> SUPPLIED RECORDS:
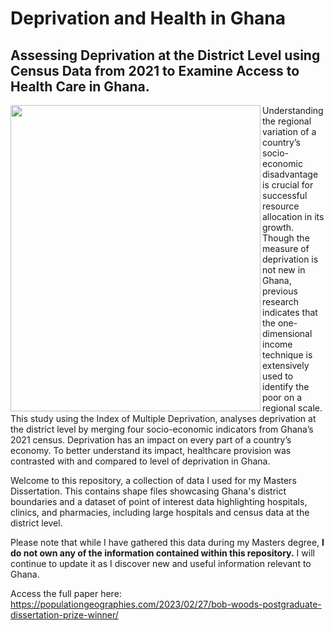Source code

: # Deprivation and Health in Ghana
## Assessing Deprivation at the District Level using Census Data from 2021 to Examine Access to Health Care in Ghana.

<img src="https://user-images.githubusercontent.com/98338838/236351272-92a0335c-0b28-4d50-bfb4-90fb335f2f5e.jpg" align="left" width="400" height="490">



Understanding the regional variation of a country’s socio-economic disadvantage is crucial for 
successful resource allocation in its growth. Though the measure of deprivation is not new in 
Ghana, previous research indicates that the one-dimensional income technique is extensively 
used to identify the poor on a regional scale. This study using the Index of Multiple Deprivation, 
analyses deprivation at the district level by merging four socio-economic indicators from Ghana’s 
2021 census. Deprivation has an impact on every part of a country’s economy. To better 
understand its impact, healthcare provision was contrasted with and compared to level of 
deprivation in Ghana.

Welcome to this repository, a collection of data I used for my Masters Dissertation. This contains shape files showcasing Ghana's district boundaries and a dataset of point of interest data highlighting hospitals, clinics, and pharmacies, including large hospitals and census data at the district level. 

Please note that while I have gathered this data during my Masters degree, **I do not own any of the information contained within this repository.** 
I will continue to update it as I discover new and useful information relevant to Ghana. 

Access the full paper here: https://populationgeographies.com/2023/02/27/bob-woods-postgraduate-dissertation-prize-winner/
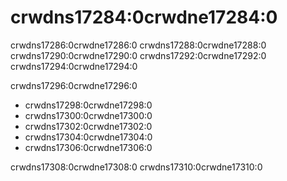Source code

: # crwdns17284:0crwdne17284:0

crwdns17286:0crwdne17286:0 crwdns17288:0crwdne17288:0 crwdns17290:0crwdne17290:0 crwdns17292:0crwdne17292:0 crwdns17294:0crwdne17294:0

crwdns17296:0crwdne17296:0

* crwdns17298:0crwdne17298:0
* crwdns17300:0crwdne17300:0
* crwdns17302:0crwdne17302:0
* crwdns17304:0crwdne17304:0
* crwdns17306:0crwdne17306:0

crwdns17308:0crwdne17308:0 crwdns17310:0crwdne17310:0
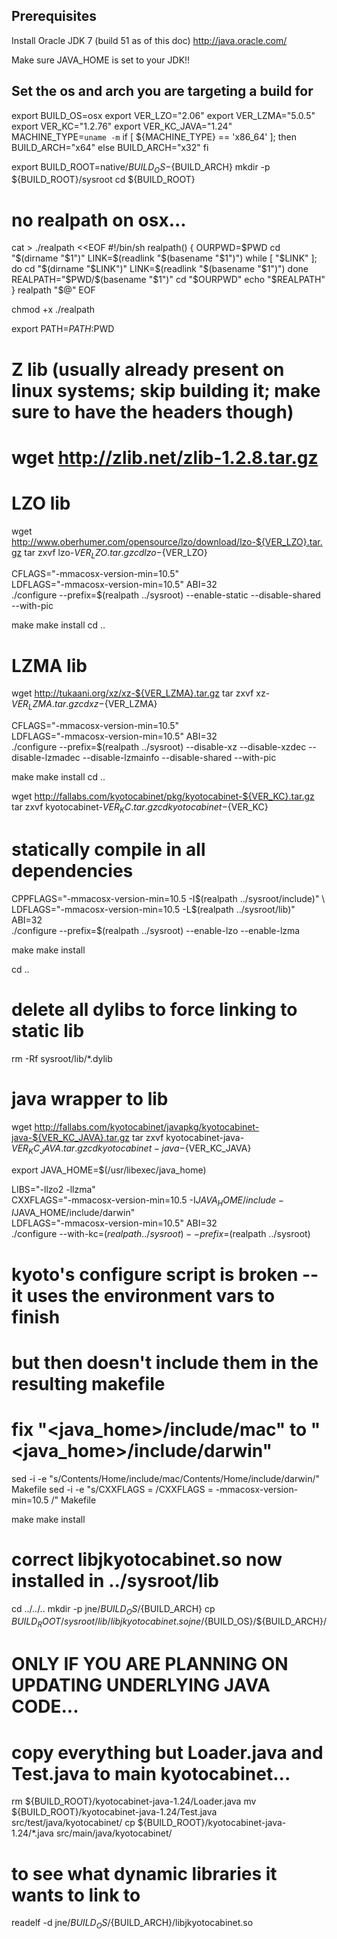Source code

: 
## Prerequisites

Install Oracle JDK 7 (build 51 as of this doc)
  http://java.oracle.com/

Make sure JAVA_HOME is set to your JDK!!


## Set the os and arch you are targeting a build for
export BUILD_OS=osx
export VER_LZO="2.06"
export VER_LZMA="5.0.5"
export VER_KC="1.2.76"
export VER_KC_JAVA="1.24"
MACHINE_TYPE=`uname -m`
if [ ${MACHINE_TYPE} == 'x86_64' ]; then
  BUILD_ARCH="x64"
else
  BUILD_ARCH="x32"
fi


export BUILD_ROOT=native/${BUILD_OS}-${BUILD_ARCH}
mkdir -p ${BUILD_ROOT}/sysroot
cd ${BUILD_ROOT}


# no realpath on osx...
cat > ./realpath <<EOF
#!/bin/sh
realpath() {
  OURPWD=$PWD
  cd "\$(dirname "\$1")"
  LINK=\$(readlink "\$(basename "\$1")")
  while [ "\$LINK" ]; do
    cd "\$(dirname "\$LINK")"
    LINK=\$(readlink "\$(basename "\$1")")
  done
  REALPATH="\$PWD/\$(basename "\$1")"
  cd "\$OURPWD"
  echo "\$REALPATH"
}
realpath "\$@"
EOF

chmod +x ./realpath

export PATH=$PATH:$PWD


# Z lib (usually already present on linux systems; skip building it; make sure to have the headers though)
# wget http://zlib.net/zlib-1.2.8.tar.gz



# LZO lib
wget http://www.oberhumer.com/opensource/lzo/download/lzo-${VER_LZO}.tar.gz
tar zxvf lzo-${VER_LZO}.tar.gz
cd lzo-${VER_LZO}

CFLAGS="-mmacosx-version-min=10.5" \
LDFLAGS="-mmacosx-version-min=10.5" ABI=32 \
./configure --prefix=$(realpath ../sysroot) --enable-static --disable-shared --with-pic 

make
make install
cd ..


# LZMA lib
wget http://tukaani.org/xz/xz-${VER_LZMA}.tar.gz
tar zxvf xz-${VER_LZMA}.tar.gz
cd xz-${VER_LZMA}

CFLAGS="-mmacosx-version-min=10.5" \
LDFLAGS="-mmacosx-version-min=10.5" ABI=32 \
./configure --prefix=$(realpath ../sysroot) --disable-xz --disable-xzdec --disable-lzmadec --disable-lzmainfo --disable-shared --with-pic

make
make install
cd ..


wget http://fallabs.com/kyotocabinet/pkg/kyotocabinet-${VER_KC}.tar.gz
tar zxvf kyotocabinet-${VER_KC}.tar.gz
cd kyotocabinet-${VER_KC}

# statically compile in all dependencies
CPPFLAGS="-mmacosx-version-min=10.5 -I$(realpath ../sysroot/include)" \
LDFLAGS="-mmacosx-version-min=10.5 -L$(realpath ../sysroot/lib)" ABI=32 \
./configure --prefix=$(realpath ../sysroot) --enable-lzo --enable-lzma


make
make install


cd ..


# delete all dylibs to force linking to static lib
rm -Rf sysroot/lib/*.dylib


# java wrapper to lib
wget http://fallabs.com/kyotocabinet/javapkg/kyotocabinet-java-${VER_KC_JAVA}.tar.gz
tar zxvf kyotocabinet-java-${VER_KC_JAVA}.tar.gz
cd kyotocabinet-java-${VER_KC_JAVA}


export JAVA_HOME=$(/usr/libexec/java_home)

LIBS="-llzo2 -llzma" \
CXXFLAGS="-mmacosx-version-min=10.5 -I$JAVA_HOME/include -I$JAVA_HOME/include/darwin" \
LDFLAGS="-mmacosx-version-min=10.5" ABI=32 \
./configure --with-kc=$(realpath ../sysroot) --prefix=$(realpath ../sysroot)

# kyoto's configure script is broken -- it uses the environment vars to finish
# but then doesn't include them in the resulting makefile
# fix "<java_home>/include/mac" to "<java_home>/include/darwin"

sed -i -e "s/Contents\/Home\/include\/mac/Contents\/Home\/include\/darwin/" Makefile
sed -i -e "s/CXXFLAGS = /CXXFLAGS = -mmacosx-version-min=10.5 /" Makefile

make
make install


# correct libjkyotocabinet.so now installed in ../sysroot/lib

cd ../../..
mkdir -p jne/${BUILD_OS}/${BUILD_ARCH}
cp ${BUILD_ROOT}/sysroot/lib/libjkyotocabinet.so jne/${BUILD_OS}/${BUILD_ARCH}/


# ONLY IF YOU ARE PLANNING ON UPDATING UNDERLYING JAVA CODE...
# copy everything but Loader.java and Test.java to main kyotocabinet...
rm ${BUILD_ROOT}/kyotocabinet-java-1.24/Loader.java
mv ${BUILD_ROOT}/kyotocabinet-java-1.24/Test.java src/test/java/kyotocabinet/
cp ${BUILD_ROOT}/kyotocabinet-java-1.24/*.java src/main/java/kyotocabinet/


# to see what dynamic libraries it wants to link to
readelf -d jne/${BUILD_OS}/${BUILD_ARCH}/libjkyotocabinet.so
...
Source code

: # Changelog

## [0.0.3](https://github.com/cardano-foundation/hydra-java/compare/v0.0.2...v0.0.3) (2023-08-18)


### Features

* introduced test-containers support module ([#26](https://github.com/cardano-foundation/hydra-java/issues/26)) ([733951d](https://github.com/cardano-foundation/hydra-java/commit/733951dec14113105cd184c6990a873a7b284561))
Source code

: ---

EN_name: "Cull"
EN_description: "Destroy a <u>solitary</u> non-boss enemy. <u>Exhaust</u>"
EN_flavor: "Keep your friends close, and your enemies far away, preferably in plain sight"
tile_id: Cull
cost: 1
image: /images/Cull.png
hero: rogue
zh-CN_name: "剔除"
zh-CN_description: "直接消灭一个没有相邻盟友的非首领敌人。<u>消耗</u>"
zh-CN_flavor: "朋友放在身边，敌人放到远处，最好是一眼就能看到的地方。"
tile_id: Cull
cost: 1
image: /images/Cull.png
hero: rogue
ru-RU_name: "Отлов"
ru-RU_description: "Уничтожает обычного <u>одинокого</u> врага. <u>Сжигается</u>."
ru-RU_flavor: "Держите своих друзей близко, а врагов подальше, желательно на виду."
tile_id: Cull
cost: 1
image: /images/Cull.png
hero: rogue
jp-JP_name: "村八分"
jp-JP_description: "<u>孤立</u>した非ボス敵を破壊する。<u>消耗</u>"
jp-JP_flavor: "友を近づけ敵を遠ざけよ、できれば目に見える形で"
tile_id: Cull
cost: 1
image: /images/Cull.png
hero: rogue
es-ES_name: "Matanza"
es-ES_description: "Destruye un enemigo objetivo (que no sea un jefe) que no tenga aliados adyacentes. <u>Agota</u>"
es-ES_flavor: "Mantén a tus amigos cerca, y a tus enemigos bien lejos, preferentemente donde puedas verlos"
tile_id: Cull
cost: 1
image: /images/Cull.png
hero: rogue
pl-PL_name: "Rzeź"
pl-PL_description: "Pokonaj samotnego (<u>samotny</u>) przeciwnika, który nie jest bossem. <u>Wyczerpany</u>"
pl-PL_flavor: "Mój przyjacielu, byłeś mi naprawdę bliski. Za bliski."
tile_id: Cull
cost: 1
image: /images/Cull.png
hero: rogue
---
---
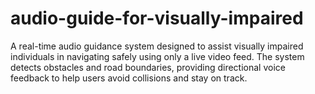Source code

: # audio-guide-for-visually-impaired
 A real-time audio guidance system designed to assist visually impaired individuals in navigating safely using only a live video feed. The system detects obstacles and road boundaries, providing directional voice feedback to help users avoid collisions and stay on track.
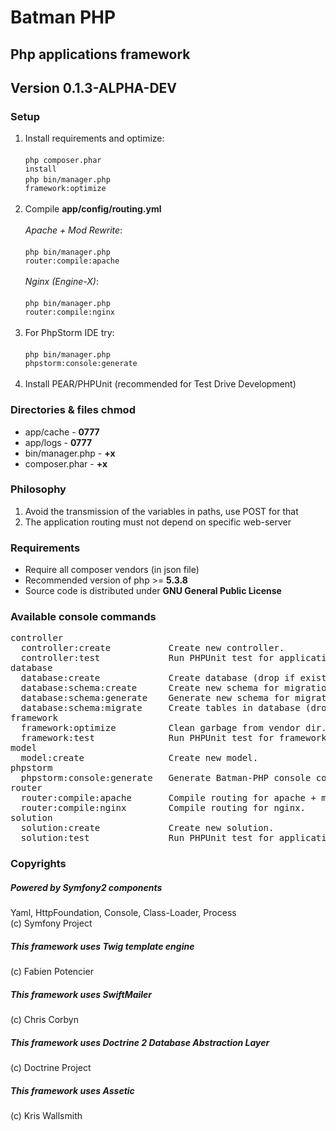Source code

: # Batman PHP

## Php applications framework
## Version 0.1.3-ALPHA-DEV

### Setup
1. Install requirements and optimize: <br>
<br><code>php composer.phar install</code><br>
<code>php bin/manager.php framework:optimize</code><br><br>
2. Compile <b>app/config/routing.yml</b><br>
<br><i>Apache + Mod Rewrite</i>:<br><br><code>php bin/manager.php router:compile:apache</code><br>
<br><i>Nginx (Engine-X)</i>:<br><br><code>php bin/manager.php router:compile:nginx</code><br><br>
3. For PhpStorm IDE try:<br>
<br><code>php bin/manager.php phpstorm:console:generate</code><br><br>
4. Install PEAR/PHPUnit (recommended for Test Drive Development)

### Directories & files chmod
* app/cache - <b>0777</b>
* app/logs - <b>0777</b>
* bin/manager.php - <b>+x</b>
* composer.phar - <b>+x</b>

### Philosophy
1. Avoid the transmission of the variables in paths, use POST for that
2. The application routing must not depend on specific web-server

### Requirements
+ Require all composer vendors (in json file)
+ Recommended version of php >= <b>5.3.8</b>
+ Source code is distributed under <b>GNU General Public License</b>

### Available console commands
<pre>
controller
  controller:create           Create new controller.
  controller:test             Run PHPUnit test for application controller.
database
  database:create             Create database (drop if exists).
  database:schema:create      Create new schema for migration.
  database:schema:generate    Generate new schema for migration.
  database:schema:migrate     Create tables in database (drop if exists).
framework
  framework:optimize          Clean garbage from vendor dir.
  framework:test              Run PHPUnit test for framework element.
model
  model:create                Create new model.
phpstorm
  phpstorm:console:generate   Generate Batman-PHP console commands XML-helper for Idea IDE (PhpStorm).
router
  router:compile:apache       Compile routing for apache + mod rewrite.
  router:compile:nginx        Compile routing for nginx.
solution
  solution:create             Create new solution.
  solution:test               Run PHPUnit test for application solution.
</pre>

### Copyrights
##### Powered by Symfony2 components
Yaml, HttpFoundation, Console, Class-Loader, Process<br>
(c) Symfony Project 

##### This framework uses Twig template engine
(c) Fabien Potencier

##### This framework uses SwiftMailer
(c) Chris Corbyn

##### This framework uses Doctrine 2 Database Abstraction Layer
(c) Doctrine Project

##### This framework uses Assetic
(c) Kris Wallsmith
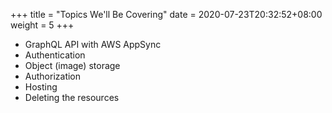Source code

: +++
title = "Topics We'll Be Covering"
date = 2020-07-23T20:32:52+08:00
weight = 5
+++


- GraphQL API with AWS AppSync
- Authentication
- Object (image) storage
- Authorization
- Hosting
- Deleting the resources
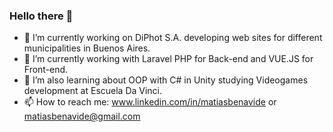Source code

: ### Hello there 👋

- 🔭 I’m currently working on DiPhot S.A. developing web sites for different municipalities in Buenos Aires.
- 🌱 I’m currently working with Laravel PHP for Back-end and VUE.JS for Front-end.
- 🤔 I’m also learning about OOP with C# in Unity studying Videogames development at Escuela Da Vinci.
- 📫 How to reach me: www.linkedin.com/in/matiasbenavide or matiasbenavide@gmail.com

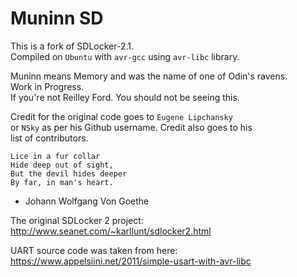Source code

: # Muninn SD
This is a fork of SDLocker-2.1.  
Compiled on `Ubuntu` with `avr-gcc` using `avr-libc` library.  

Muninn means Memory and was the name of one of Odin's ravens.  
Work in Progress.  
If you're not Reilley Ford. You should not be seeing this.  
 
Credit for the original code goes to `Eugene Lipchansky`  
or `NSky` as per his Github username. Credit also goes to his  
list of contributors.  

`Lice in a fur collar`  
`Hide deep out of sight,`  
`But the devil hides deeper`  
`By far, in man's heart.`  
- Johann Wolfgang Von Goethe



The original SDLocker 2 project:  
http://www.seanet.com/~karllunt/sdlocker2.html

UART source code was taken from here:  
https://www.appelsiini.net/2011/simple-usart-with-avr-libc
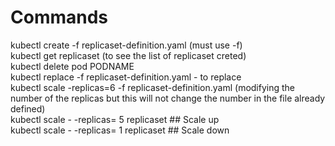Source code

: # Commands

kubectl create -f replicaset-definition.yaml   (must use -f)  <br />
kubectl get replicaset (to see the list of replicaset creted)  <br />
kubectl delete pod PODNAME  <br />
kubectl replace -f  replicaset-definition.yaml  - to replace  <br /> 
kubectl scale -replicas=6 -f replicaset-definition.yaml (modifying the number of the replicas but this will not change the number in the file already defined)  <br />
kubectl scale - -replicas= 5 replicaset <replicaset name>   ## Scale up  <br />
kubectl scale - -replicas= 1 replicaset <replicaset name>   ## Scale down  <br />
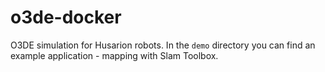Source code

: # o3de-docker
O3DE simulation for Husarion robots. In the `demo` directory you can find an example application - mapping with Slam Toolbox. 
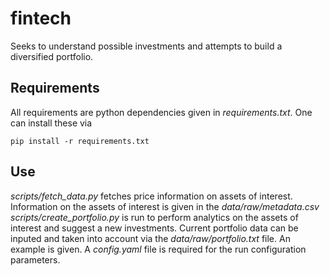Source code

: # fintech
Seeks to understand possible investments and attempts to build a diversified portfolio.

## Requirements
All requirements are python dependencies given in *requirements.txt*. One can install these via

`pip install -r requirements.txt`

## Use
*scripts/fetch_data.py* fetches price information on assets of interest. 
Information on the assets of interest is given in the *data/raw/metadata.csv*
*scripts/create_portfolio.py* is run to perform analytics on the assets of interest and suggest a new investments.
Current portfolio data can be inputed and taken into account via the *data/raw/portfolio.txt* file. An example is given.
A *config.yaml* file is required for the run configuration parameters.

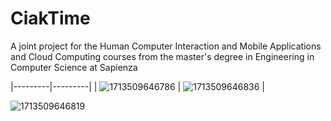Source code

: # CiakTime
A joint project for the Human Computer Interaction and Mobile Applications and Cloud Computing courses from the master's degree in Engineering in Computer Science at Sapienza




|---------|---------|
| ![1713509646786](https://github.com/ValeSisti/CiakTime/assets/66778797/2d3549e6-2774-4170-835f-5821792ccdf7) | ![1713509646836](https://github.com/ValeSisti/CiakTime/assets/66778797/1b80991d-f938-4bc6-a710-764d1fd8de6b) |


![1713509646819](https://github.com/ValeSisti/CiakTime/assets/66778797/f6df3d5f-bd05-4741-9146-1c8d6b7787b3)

> AIM OF THE EXERCISE: I'd like the lines above from the one with "Hello there 👋" up to and including the one with "- 🌱 I’m currently" copied exactly, with no other lines.

> ANSWER SPACE:
: ### Hello there 👋

- 🔭 I’m currently working on DiPhot S.A. developing web sites for different municipalities in Buenos Aires.
- 🌱 I’m currently working with Laravel PHP for Back-end and VUE.JS for Front-end.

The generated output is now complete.